Task directions — Filter the entries, keeping every line with the string "this".

Data for review —

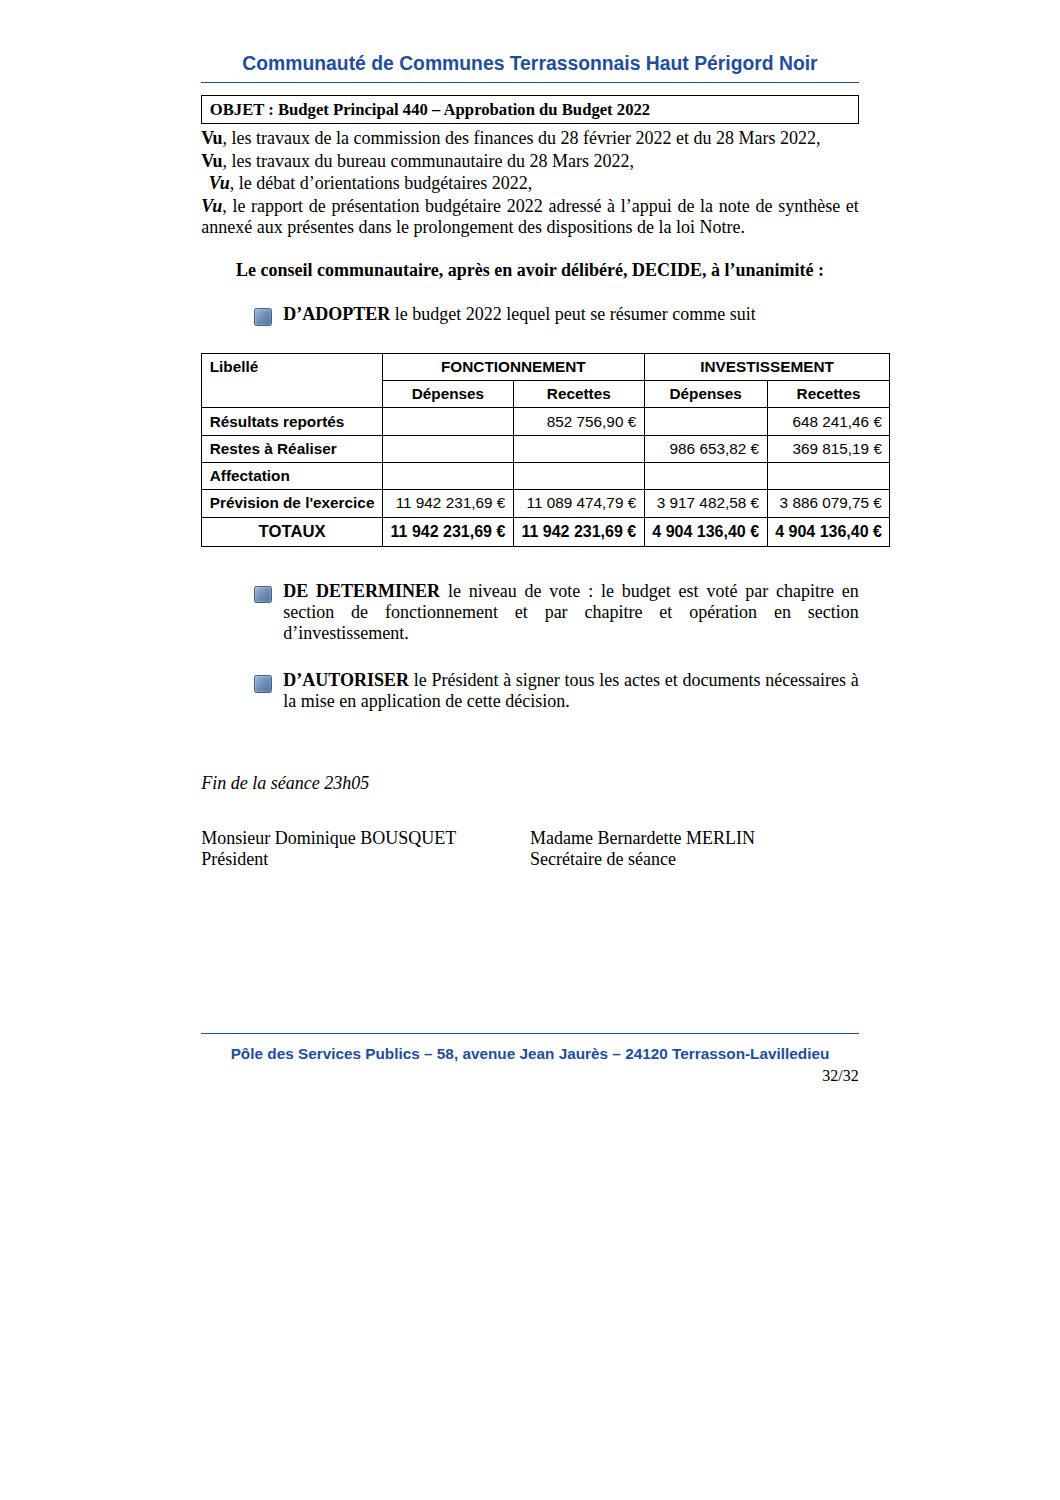Communauté de Communes Terrassonnais Haut Périgord Noir
OBJET : Budget Principal 440 – Approbation du Budget 2022
Vu, les travaux de la commission des finances du 28 février 2022 et du 28 Mars 2022,
Vu, les travaux du bureau communautaire du 28 Mars 2022,
Vu, le débat d’orientations budgétaires 2022,
Vu, le rapport de présentation budgétaire 2022 adressé à l’appui de la note de synthèse et annexé aux présentes dans le prolongement des dispositions de la loi Notre.
Le conseil communautaire, après en avoir délibéré, DECIDE, à l’unanimité :
D’ADOPTER le budget 2022 lequel peut se résumer comme suit
| Libellé | FONCTIONNEMENT | INVESTISSEMENT |
| --- | --- | --- |
| Dépenses | Recettes | Dépenses | Recettes |
| Résultats reportés | | 852 756,90 € | | 648 241,46 € |
| Restes à Réaliser | | | 986 653,82 € | 369 815,19 € |
| Affectation | | | | |
| Prévision de l'exercice | 11 942 231,69 € | 11 089 474,79 € | 3 917 482,58 € | 3 886 079,75 € |
| TOTAUX | 11 942 231,69 € | 11 942 231,69 € | 4 904 136,40 € | 4 904 136,40 € |
DE DETERMINER le niveau de vote : le budget est voté par chapitre en section de fonctionnement et par chapitre et opération en section d’investissement.
D’AUTORISER le Président à signer tous les actes et documents nécessaires à la mise en application de cette décision.
Fin de la séance 23h05
Monsieur Dominique BOUSQUET
Président
Madame Bernardette MERLIN
Secrétaire de séance
Pôle des Services Publics – 58, avenue Jean Jaurès – 24120 Terrasson-Lavilledieu
32/32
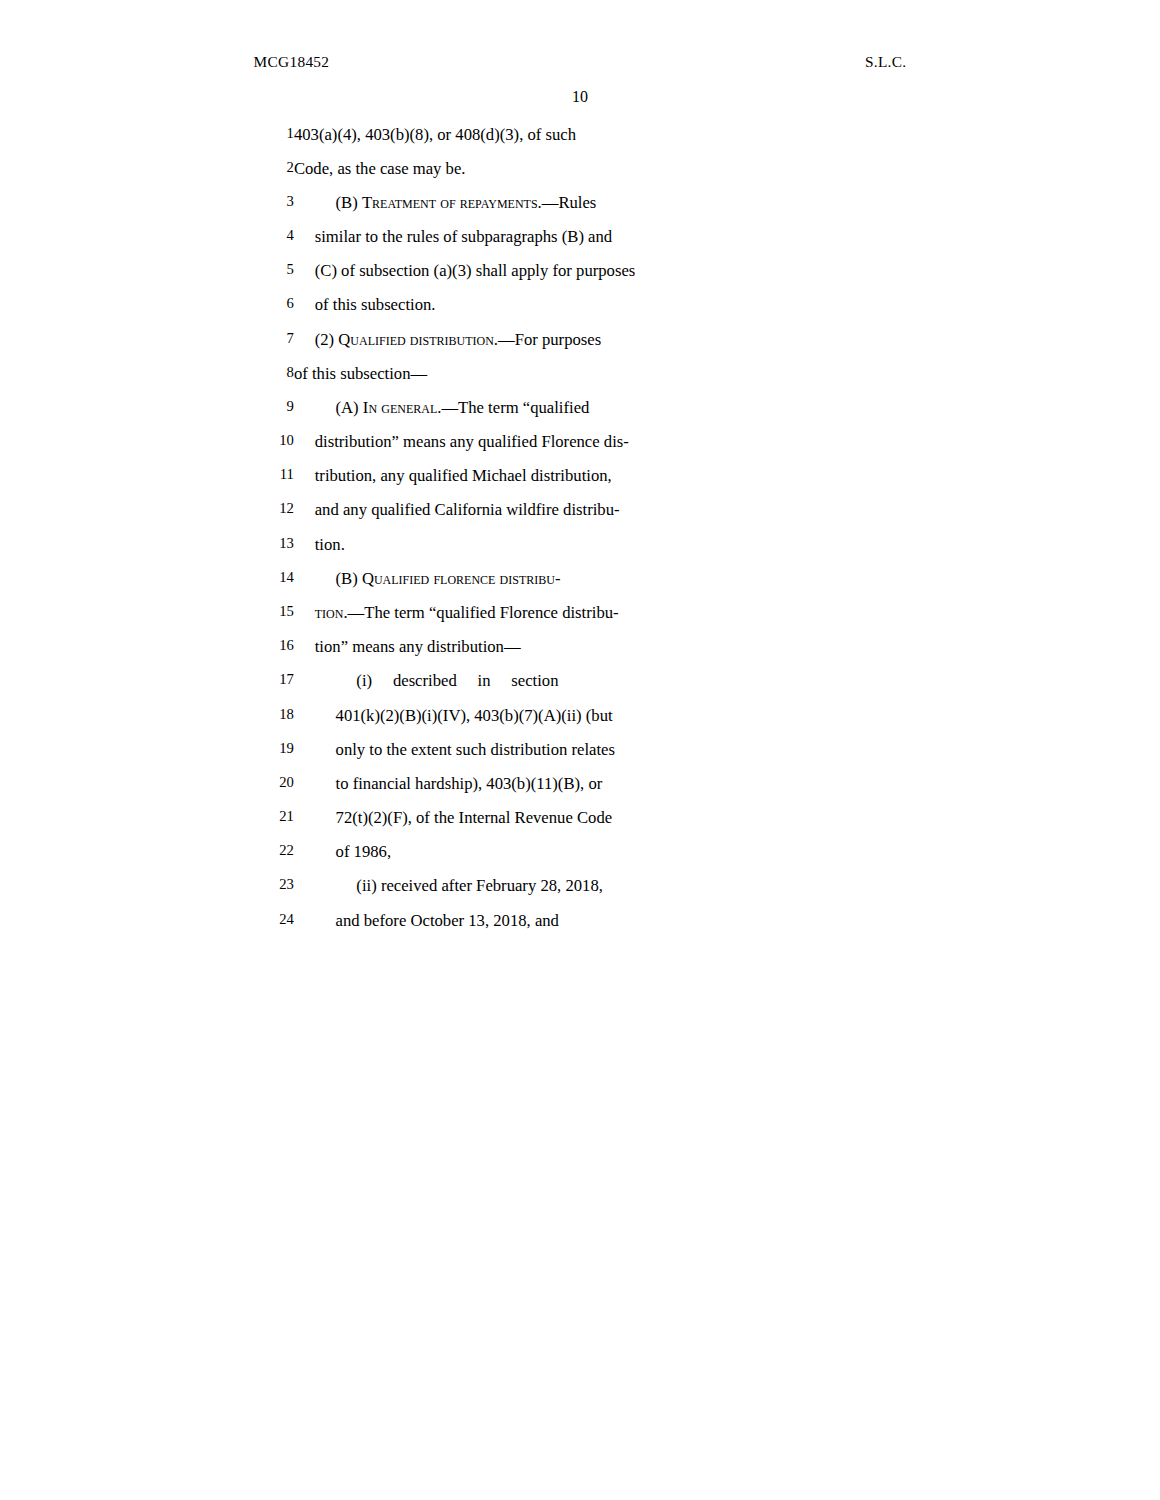MCG18452 S.L.C.
10
| 1 | 403(a)(4), 403(b)(8), or 408(d)(3), of such |
| 2 | Code, as the case may be. |
| 3 | (B) Treatment of repayments. —Rules |
| 4 | similar to the rules of subparagraphs (B) and |
| 5 | (C) of subsection (a)(3) shall apply for purposes |
| 6 | of this subsection. |
| 7 | (2) Qualified distribution. —For purposes |
| 8 | of this subsection— |
| 9 | (A) In general. —The term “qualified |
| 10 | distribution” means any qualified Florence dis- |
| 11 | tribution, any qualified Michael distribution, |
| 12 | and any qualified California wildfire distribu- |
| 13 | tion. |
| 14 | (B) Qualified florence distribu- |
| 15 | tion. —The term “qualified Florence distribu- |
| 16 | tion” means any distribution— |
| 17 | (i) described in section |
| 18 | 401(k)(2)(B)(i)(IV), 403(b)(7)(A)(ii) (but |
| 19 | only to the extent such distribution relates |
| 20 | to financial hardship), 403(b)(11)(B), or |
| 21 | 72(t)(2)(F), of the Internal Revenue Code |
| 22 | of 1986, |
| 23 | (ii) received after February 28, 2018, |
| 24 | and before October 13, 2018, and |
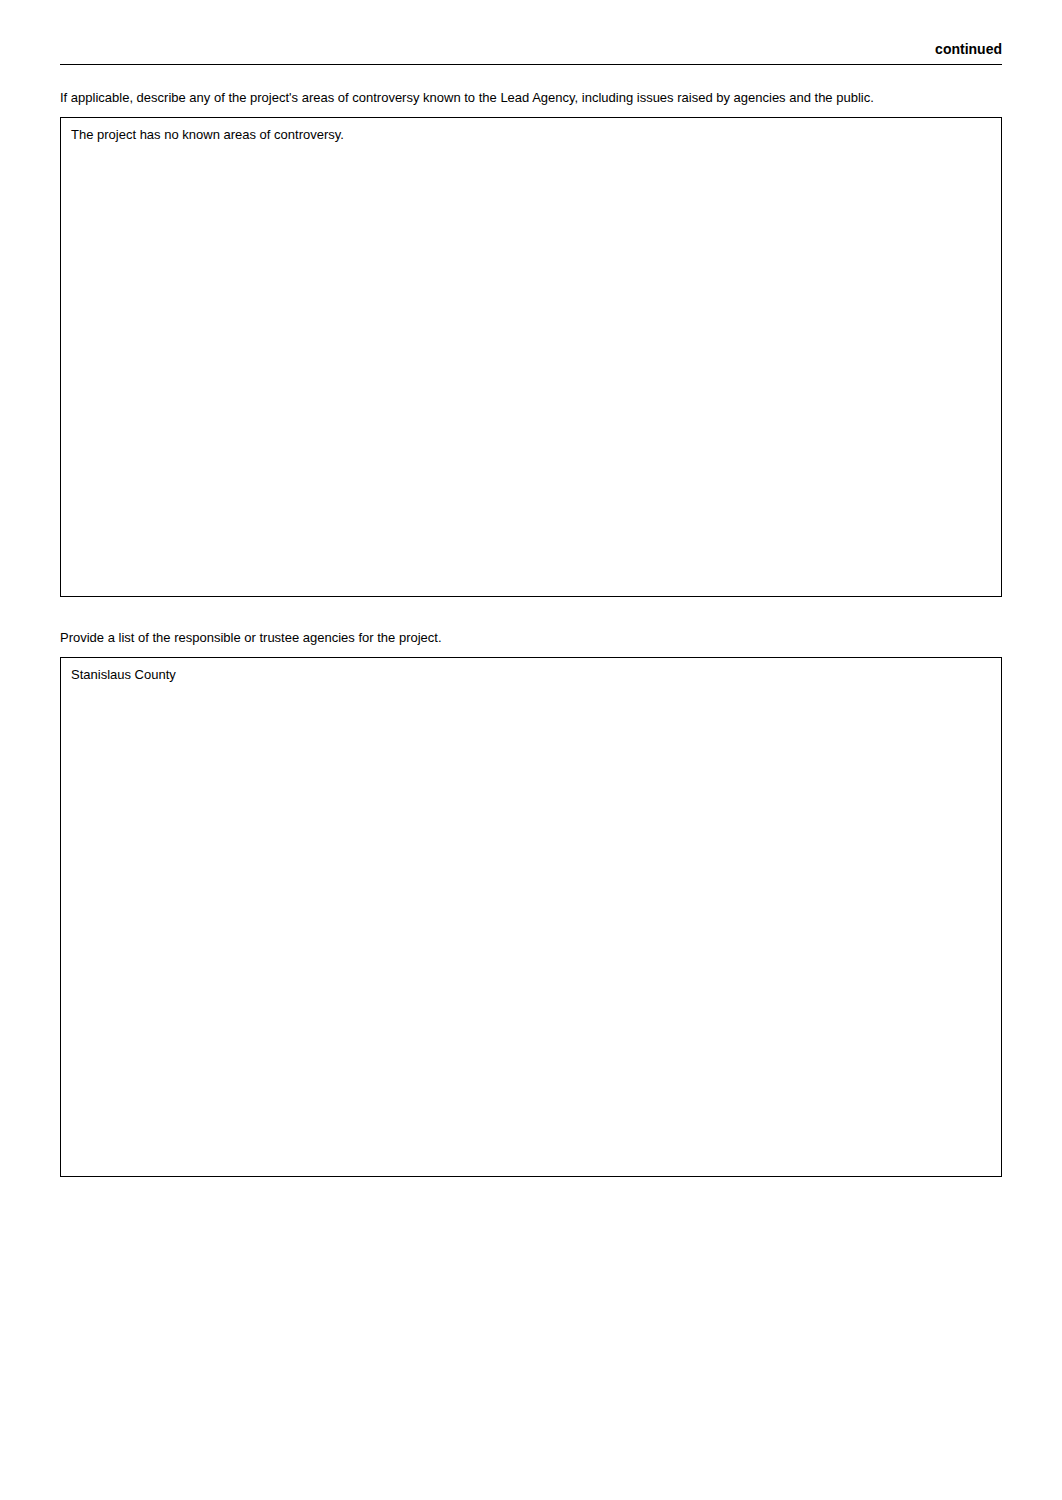continued
If applicable, describe any of the project's areas of controversy known to the Lead Agency, including issues raised by agencies and the public.
The project has no known areas of controversy.
Provide a list of the responsible or trustee agencies for the project.
Stanislaus County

Response to the exercise —
| 6 | of this subsection. |
| 8 | of this subsection— |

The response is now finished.